### Work order
Lines to be reproduced exactly: the one that holds "middle tip: (212, 377)" and all those after it through the end of the data. Include no others.

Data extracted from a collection
-*-

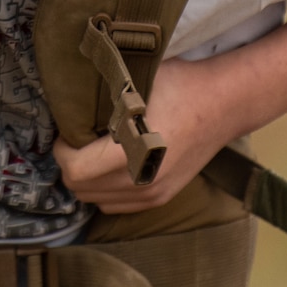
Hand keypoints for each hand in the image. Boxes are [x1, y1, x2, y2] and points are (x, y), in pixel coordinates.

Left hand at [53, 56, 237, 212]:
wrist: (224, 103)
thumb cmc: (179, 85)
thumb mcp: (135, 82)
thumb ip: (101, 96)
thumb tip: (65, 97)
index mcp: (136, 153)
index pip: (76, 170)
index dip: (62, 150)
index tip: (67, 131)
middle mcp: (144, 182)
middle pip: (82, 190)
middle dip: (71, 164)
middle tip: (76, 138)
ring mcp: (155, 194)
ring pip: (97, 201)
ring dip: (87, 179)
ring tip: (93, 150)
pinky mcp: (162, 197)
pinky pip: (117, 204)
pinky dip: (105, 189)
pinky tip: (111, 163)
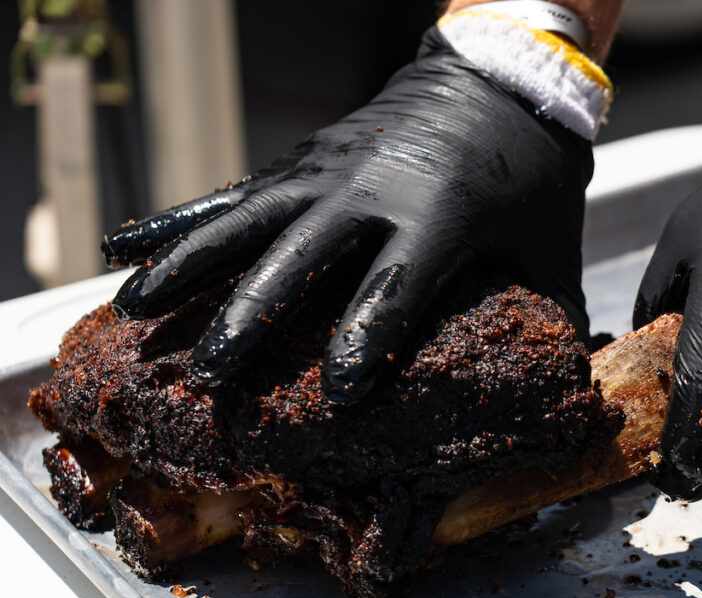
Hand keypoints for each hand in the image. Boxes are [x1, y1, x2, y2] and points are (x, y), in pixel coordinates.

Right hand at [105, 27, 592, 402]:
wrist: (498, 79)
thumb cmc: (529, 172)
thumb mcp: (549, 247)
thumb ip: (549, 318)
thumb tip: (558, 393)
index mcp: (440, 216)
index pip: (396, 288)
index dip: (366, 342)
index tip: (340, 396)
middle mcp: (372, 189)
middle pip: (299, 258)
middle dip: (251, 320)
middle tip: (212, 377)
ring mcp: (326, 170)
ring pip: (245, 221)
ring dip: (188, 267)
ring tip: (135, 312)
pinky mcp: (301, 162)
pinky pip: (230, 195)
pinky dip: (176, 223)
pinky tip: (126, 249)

-*-

### Exercise result
middle tip: (212, 377)
ring mcp: (326, 170)
ring pip: (245, 221)
ring dip: (188, 267)
ring tip: (135, 312)
pinky mcp: (301, 162)
pinky pip: (230, 195)
pinky dip: (176, 223)
pinky tip: (126, 249)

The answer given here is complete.